Navigating the unexpected disruptions to teaching and research from Covid-19 and contributing to the government’s pandemic response was a feat – even if it killed John’s own research career (he had no time, couldn’t travel to Australia to collaborate, and ultimately lost motivation). He’s wrestled with the difficult problem of scientists’ sometimes enormous carbon footprints and overseen efforts to boost the Māori and Pacific presence in science.

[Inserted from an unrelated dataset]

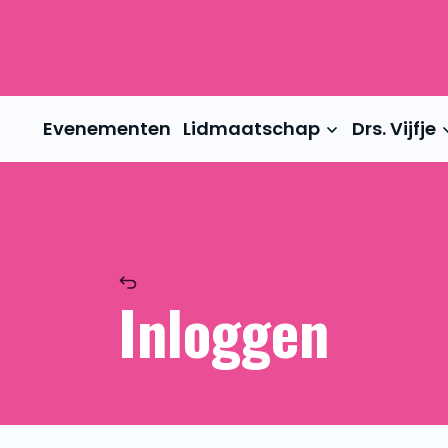
Evenementen
Lidmaatschap
Drs. Vijfje
Inloggen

Asked about the controversy in 2021 over mātauranga Māori caused by a group of academics who wrote a public letter ‘In defence of science’, John says: “I’m sorry it played out the way it did but happy that it led to some deeper consideration at the University of issues such as freedom of expression and academic freedom.”
The biggest single challenge now is the squeeze on funding, which makes it harder to aspire to excellence, says John. “There’s not a great appreciation of what a university does in its entirety in the public’s mind and certainly not in the minds of politicians. We’re the best university in the country, the final canary in the coalmine, so to speak, so I hate to think what’s happening in other institutions.”

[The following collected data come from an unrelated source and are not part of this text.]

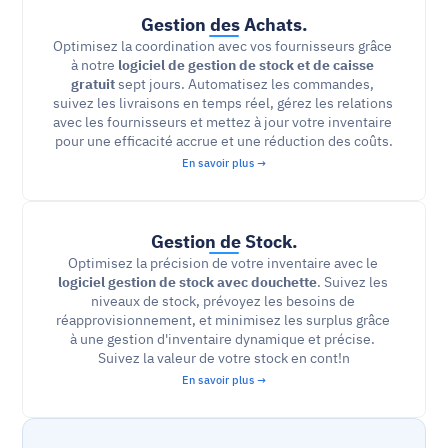
Gestion des Achats.
Optimisez la coordination avec vos fournisseurs grâce 
à notre 
logiciel de gestion de stock et de caisse 
gratuit 
sept jours. Automatisez les commandes, 
suivez les livraisons en temps réel, gérez les relations 
avec les fournisseurs et mettez à jour votre inventaire 
pour une efficacité accrue et une réduction des coûts.
En savoir plus →
Gestion de Stock.
Optimisez la précision de votre inventaire avec le 
logiciel gestion de stock avec douchette
. Suivez les 
niveaux de stock, prévoyez les besoins de 
réapprovisionnement, et minimisez les surplus grâce 
à une gestion d'inventaire dynamique et précise. 
Suivez la valeur de votre stock en cont!n
En savoir plus →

An array of Chinese mementoes in his office reflects his work developing partnerships with Chinese universities, a field he learned about at ANU. These have boosted student numbers in the faculty by establishing pipelines for students to begin their studies in China then transfer to the University of Auckland.
The soft toy monkey sitting in his office, Bubbles, is explained by some sage advice for managers contained in a famous Harvard Business Review article, ‘Management time: who’s got the monkey?’
When someone you manage walks into your office with a problem – a monkey on their back – you need to avoid letting them delegate upwards, leaving you in possession of the monkey. Help them to deal with the problem, but don’t own the monkey.
It’s advice John has reiterated so often that an ANU colleague gave him the toy as a gift when he left the Australian university.
Exiting the University of Auckland, John and his wife Janne – a former Westlake Girls student – will spend some of their time as “grey nomads” travelling the country by campervan, taking in old tramping and camping spots. It’s likely they’ll visit Doubtless Bay and Piwhane/Spirits Bay in the Far North this summer.
There will also be more time for children Richard (a computer scientist), Emma (a teacher), a first grandchild and a second due very soon.
This article draws with thanks from a Westlake Boys High School profile of John.
Paul Panckhurst
This article first appeared in the September 2024 issue of UniNews.